Мэри… Отдельный разговор. Вызывающе нахальная сучка с прищуренным взглядом голубых глаз из-под челки, с неизменной сигаретой в пальцах. Это один из ее образов, тот, который она демонстрирует окружающим. Есть еще моя Мэри – спокойная, тихая, с детским взглядом, устремленным на меня. Мэри, доверчиво жмущаяся ко мне, совершенно беззащитная и беспомощная. Но такой ее знаю только я. Остальным достается стерва…
Так и вижу: огромное окно отеля, широкий низкий подоконник – и она в черной ночной рубашке на фоне мерцающего огнями города. Курит, периодически отхлебывает из стакана коньяк и плачет. Я лежу на кровати, смотрю на нее и плачу вместе с ней, но не вслух, а в себе, потому что Мэри бесится, когда видит мои слезы… Бесится, топает ногами и шипит. В такие минуты мне кажется, что, будь у нее жало, я непременно получила бы порцию яда.

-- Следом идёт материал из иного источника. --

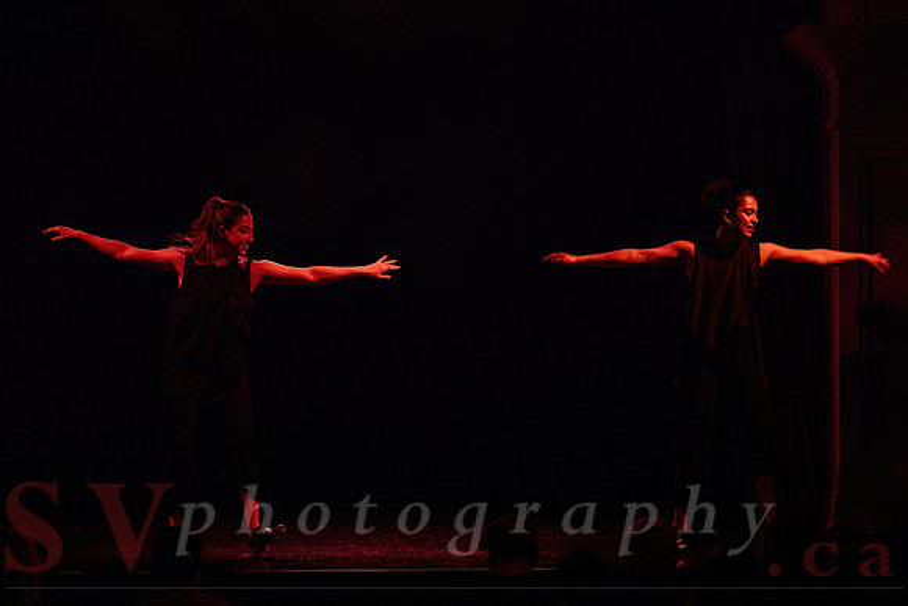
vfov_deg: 11.1
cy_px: 301
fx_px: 3123
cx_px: 448
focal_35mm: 124
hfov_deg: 16.5
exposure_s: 1/125
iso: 1600
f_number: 2.8
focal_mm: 110
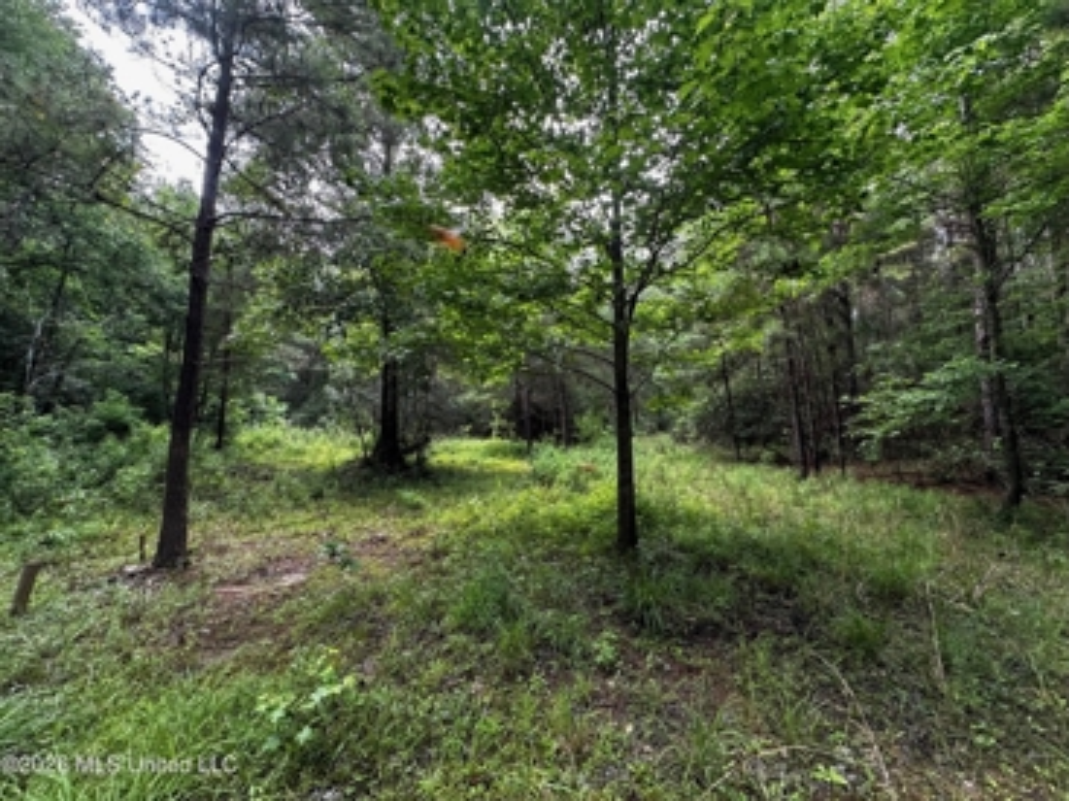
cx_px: 534
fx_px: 432
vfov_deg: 85.6
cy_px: 400
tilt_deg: +3.4
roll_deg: +1.4
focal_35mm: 14
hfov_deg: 102.1
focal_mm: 2.22
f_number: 2.2
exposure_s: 1/99
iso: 100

Я понимаю – она беспокоится за меня, хочет уберечь от неприятностей. Но не могу понять другого – как же Мэри не видит, насколько мы с ней похожи? Внутри одинаковые, и способность влипать куда-то у нас совершенно идентичная. Уж Мэри ли этого не знать…
Вот она опять затягивается сигаретой, прихлебывая коньяк, потом поворачивает ко мне заплаканное лицо и спрашивает так тихо, что я скорее угадываю, чем слышу:
– Знаешь, что я видела во сне?
Знаю. Она всегда видит то же, что и я, когда мы вместе. Алекса. У нас даже кошмар общий. Призрак Алекса.
…Отвлеклась. Так вот, о «Фокстроте». Я решила проблему с помещением, уговорив владельца строящегося торгового центра выделить довольно большую площадь и уложить там паркет. Обрисовала сказочную перспективу привлекать взрослых танцоров к различным акциям, устраивать небольшие турниры и танцевальные вечера – словом, уговорила пустить ставший по нашей вине «бездомным» коллектив под свою крышу. Деньги пришлось выделять мне из своих активов, но это были смехотворные суммы, так что все шло отлично.